Internationally educated nurses to be deployed to Ontario hospitals and long-term care homes


Ontario will be relying on internationally educated nurses to help fill staff shortages in hospitals and other health care settings. Health Minister Christine Elliott made the announcement at a press briefing on health capacity Tuesday afternoon. 

According to Elliott, international nurses who have applied to practice in Ontario will have the opportunity to meet their application requirements by working in health-care settings “under the supervision of a regulated health-care provider”. Matching with health-care providers is expected to begin later this week, with onboarding new staff in the weeks ahead.

“More than 1,200 applicants have already expressed interest and will be matched with hospitals and long-term care homes later this week,” Elliott told reporters. 

The province is collaborating with Ontario Health (OH) and the College of Nurses of Ontario (CNO) on initiatives to deploy internationally educated nurses to hospitals and other health care settings in need of staffing support to work as part of a team under the supervision of a regulated health care provider, such as a registered nurse or doctor. 

The highly transmissible Omicron variant has impacted all sectors including hospitals which are now seeing an increase in COVID-19 patients while struggling to maintain their staffing levels.

“More than ever, this wave of the pandemic will require us to work as a system, ensuring we utilize all of our provincial resources to meet the needs of patients,” said Matthew Anderson, President & CEO of Ontario Health. “We are working closely with hospital and health care partners to maintain and protect capacity across the system.”

Elliott said, approximately 600 ICU beds remain available today, with the ability to add nearly 500 additional beds if required.

The health minister noted the length of intensive care stays are decreasing when compared to previous waves. According to Elliott, the average stay for a COVID-19 patient is now at seven days, which is down from 20 during the peak of the Delta wave. 

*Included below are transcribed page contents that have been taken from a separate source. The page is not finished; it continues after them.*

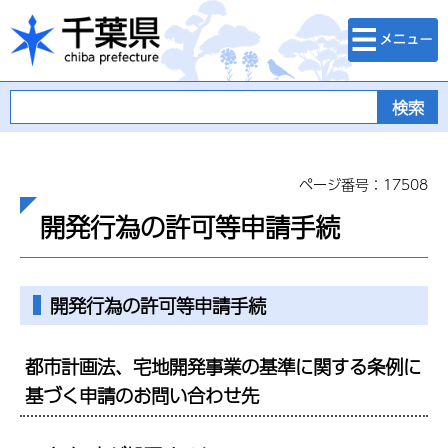
検索・メニュ
千葉県
ー
ページ番号：17508
開発行為の許可等申請手続
開発行為の許可等申請手続
都市計画法、宅地開発事業の基準に関する条例に
基づく申請のお問い合わせ先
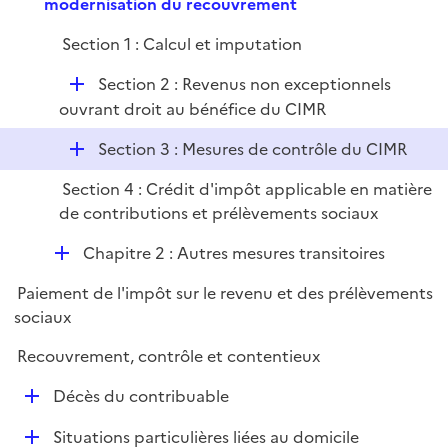
e
modernisation du recouvrement
l
p
i
Section 1 : Calcul et imputation
l
e
i
r
D
Section 2 : Revenus non exceptionnels
e
é
ouvrant droit au bénéfice du CIMR
r
p
D
Section 3 : Mesures de contrôle du CIMR
l
é
i
Section 4 : Crédit d'impôt applicable en matière
p
e
de contributions et prélèvements sociaux
l
r
i
D
Chapitre 2 : Autres mesures transitoires
e
é
r
Paiement de l'impôt sur le revenu et des prélèvements
p
sociaux
l
i
Recouvrement, contrôle et contentieux
e
D
Décès du contribuable
r
é
D
Situations particulières liées au domicile
p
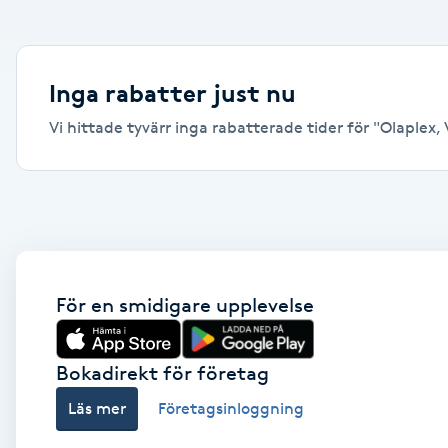
Alternativmedicin
Andningsmassage
Inga rabatter just nu
Vi hittade tyvärr inga rabatterade tider för "Olaplex, 
Ansiktslyft utan kirurgi
Aromamassage
Ashtanga Yoga
Ayurveda
För en smidigare upplevelse
Ayurvedisk Massage
Bokadirekt för företag
Läs mer
Företagsinloggning
Ansiktsbehandling djuprengörande
B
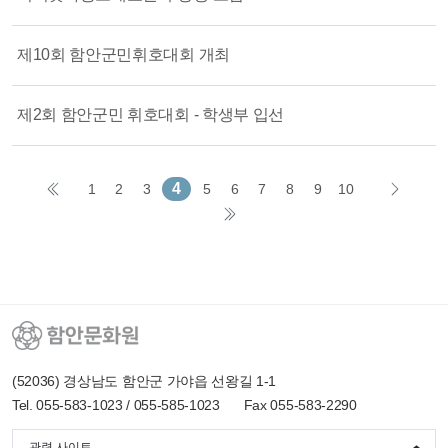
제10회 함안군민휘호대회 개최
제2회 함안군민 휘호대회 - 학생부 입선
4
1
2
3
5
6
7
8
9
10
(52036) 경상남도 함안군 가야읍 선왕길 1-1
Tel. 055-583-1023 / 055-585-1023
Fax 055-583-2290
관련 사이트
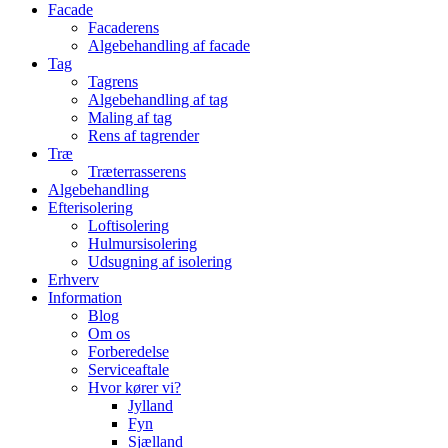
Facade
Facaderens
Algebehandling af facade
Tag
Tagrens
Algebehandling af tag
Maling af tag
Rens af tagrender
Træ
Træterrasserens
Algebehandling
Efterisolering
Loftisolering
Hulmursisolering
Udsugning af isolering
Erhverv
Information
Blog
Om os
Forberedelse
Serviceaftale
Hvor kører vi?
Jylland
Fyn
Sjælland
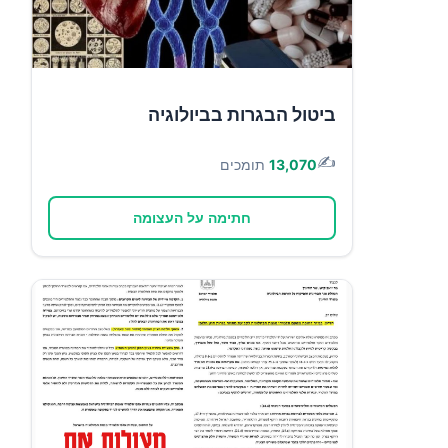
ביטול הבגרות בביולוגיה
✍️
13,070
תומכים
חתימה על העצומה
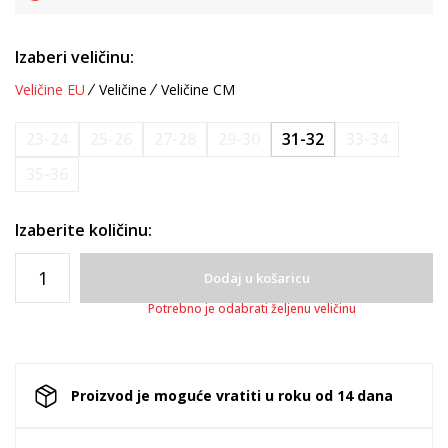
Izaberi veličinu:
Veličine EU
Veličine
Veličine CM
23-24
25-26
27-28
29-30
31-32
33-34
35-36
Izaberite količinu:
Dodaj u košaricu
Potrebno je odabrati željenu veličinu
Proizvod je moguće vratiti u roku od 14 dana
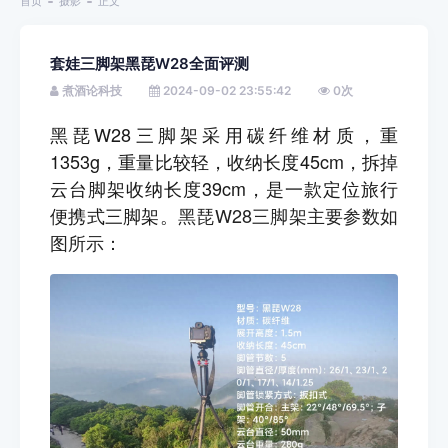
首页
摄影
正文
套娃三脚架黑琵W28全面评测
煮酒论科技
2024-09-02 23:55:42
0
次
黑琵W28三脚架采用碳纤维材质，重
1353g，重量比较轻，收纳长度45cm，拆掉
云台脚架收纳长度39cm，是一款定位旅行
便携式三脚架。
黑琵W28三脚架主要参数如
图所示：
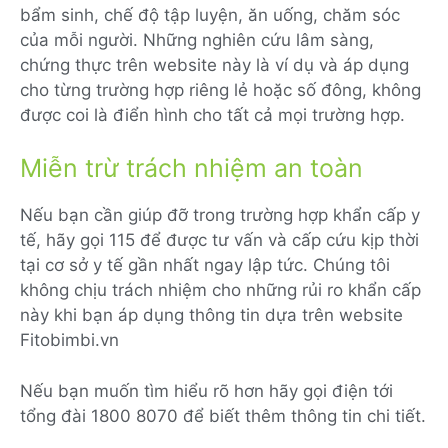
bẩm sinh, chế độ tập luyện, ăn uống, chăm sóc
của mỗi người. Những nghiên cứu lâm sàng,
chứng thực trên website này là ví dụ và áp dụng
cho từng trường hợp riêng lẻ hoặc số đông, không
được coi là điển hình cho tất cả mọi trường hợp.
Miễn trừ trách nhiệm an toàn
Nếu bạn cần giúp đỡ trong trường hợp khẩn cấp y
tế, hãy gọi 115 để được tư vấn và cấp cứu kịp thời
tại cơ sở y tế gần nhất ngay lập tức. Chúng tôi
không chịu trách nhiệm cho những rủi ro khẩn cấp
này khi bạn áp dụng thông tin dựa trên website
Fitobimbi.vn
Nếu bạn muốn tìm hiểu rõ hơn hãy gọi điện tới
tổng đài 1800 8070 để biết thêm thông tin chi tiết.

Ontario is looking to internationally educated nurses to help increase the health care workforce. Since March 2020, the government has launched emergency programs that have already added over 6,700 health care professionals to the system, including acute care settings, long-term care homes and home and community care settings that help to preserve hospital capacity. 

The Ford government says these programs will also provide hospitals with the capacity to add another 6,000 additional providers to high-need hospitals to support staffing pressures due to COVID-19 by March 31, including the deployment of nursing students and other health care providers-in-training.